ECLI:NL:RBDHA:2023:22060
Rechtbank Den Haag
- Eerste aanleg - enkelvoudig
- Rechtspraak.nl
Afwijzing aanvraag machtiging tot voorlopig verblijf voor nareis door staatssecretaris van Justitie en Veiligheid
In deze uitspraak beoordeelt de Rechtbank Den Haag het beroep van eisers tegen de afwijzing van hun aanvraag voor een machtiging tot voorlopig verblijf (mvv) voor het doel 'nareis'. De staatssecretaris van Justitie en Veiligheid heeft deze aanvraag afgewezen met besluiten van 26 juni 2020 en 20 oktober 2022, waarbij de staatssecretaris volhield dat de familierechtelijke relatie tussen eisers en de referent niet was aangetoond. De rechtbank heeft het beroep op 8 februari 2023 behandeld, waarbij de gemachtigde van eisers en de gemachtigde van de staatssecretaris aanwezig waren.

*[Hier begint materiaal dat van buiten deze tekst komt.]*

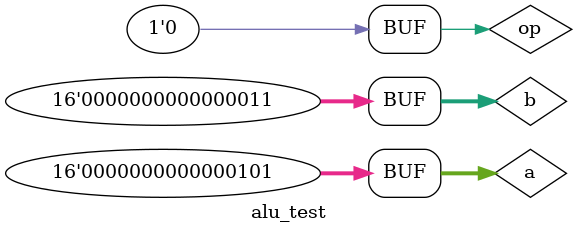
<source format=v>
`timescale 1ns / 1ps


module alu_test;

	// Inputs
	reg [15:0] a;
	reg [15:0] b;
	wire [15:0] data_out;
	reg op;

	// Instantiate the Unit Under Test (UUT)
	alu uut (
		.a(a), 
		.b(b),
		.op(op),
		.data_out(data_out)
	);

	initial begin
		// Initialize Inputs
		a = 0;
		b = 0;
		op = 1;

		// Wait 100 ns for global reset to finish
		#100;
		a = 5;
		b = 3;
		#2 op = 0;
        
		// Add stimulus here

	end
      
endmodule


</source>
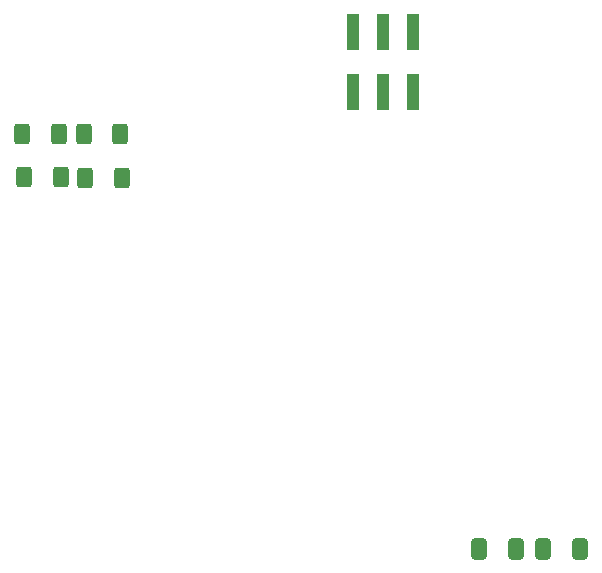
<source format=gbr>
%TF.GenerationSoftware,KiCad,Pcbnew,8.0.1-rc1*%
%TF.CreationDate,2024-08-05T15:18:58-07:00*%
%TF.ProjectId,AMS - CANBus Sensor - Voltage,414d5320-2d20-4434-914e-427573205365,rev?*%
%TF.SameCoordinates,Original*%
%TF.FileFunction,Paste,Top*%
%TF.FilePolarity,Positive*%
%FSLAX46Y46*%
G04 Gerber Fmt 4.6, Leading zero omitted, Abs format (unit mm)*
G04 Created by KiCad (PCBNEW 8.0.1-rc1) date 2024-08-05 15:18:58*
%MOMM*%
%LPD*%
G01*
G04 APERTURE LIST*
G04 Aperture macros list*
%AMRoundRect*
0 Rectangle with rounded corners*
0 $1 Rounding radius*
0 $2 $3 $4 $5 $6 $7 $8 $9 X,Y pos of 4 corners*
0 Add a 4 corners polygon primitive as box body*
4,1,4,$2,$3,$4,$5,$6,$7,$8,$9,$2,$3,0*
0 Add four circle primitives for the rounded corners*
1,1,$1+$1,$2,$3*
1,1,$1+$1,$4,$5*
1,1,$1+$1,$6,$7*
1,1,$1+$1,$8,$9*
0 Add four rect primitives between the rounded corners*
20,1,$1+$1,$2,$3,$4,$5,0*
20,1,$1+$1,$4,$5,$6,$7,0*
20,1,$1+$1,$6,$7,$8,$9,0*
20,1,$1+$1,$8,$9,$2,$3,0*%
G04 Aperture macros list end*
%ADD10RoundRect,0.250000X-0.400000X-0.625000X0.400000X-0.625000X0.400000X0.625000X-0.400000X0.625000X0*%
%ADD11RoundRect,0.250000X-0.412500X-0.650000X0.412500X-0.650000X0.412500X0.650000X-0.412500X0.650000X0*%
%ADD12RoundRect,0.250000X0.400000X0.625000X-0.400000X0.625000X-0.400000X-0.625000X0.400000X-0.625000X0*%
%ADD13R,1.000000X3.150000*%
%ADD14RoundRect,0.250000X0.412500X0.650000X-0.412500X0.650000X-0.412500X-0.650000X0.412500X-0.650000X0*%
G04 APERTURE END LIST*
D10*
%TO.C,R10*%
X120710400Y-78872500D03*
X123810400Y-78872500D03*
%TD*%
D11*
%TO.C,C3*%
X154187000Y-114014800D03*
X157312000Y-114014800D03*
%TD*%
D12*
%TO.C,R13*%
X118580700Y-78928700D03*
X115480700Y-78928700D03*
%TD*%
%TO.C,R12*%
X118744200Y-82579600D03*
X115644200Y-82579600D03*
%TD*%
D10*
%TO.C,R11*%
X120808500Y-82593100D03*
X123908500Y-82593100D03*
%TD*%
D13*
%TO.C,J4*%
X148585100Y-70282000D03*
X148585100Y-75332000D03*
X146045100Y-70282000D03*
X146045100Y-75332000D03*
X143505100Y-70282000D03*
X143505100Y-75332000D03*
%TD*%
D14*
%TO.C,C5*%
X162712000Y-114002500D03*
X159587000Y-114002500D03*
%TD*%
M02*

</source>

De rechtbank oordeelt dat de identiteit van eisers niet in geschil is, maar dat de familierechtelijke relatie niet is aangetoond. De staatssecretaris heeft eisers aangeboden om DNA-onderzoek te laten uitvoeren, maar eisers hebben geen gebruik gemaakt van deze mogelijkheid. De rechtbank concludeert dat de staatssecretaris niet gehouden was om nader onderzoek te doen naar de mogelijkheden voor DNA-testen in Eritrea, en dat de staatssecretaris voldoende gelegenheid heeft gegeven aan eisers om hun aanvraag te onderbouwen. De rechtbank verklaart het beroep ongegrond en bevestigt de afwijzing van de mvv-aanvraag.